------ Data provided ------
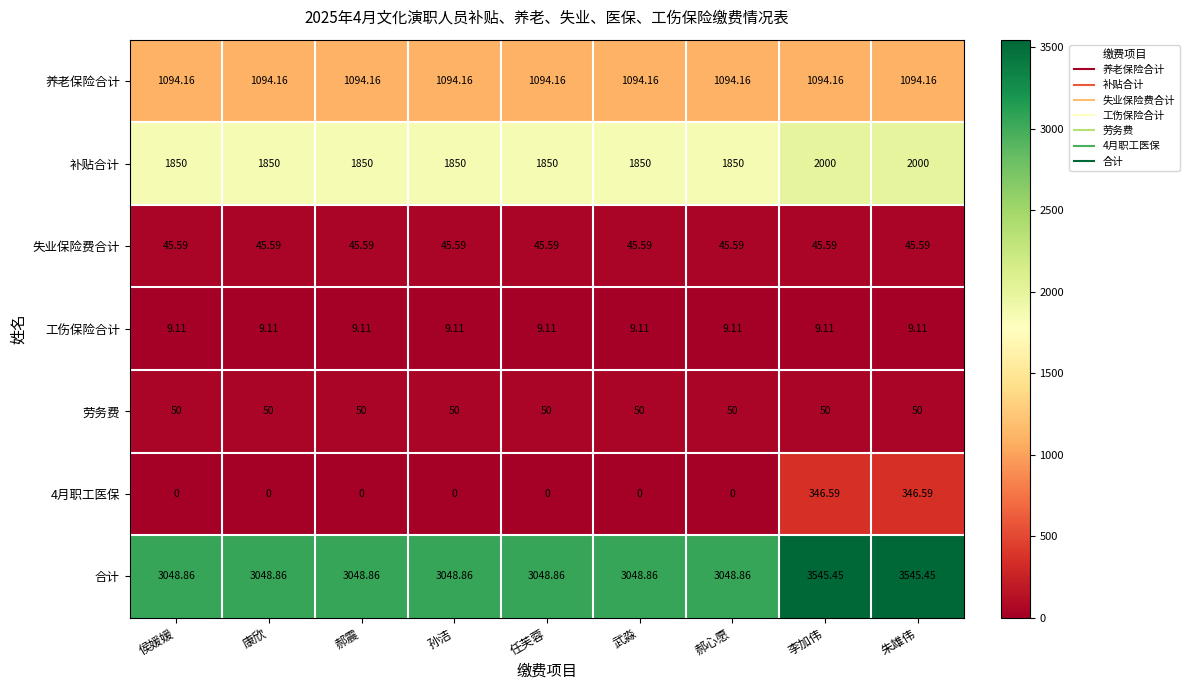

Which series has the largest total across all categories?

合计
------
------ Data provided ------
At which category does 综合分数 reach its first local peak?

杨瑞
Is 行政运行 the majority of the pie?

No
------
» **To do**:
Report each line in the records that contains the word "across", treating uppercase and lowercase as different.

» **Response to this task**:
Which series has the largest total across all categories?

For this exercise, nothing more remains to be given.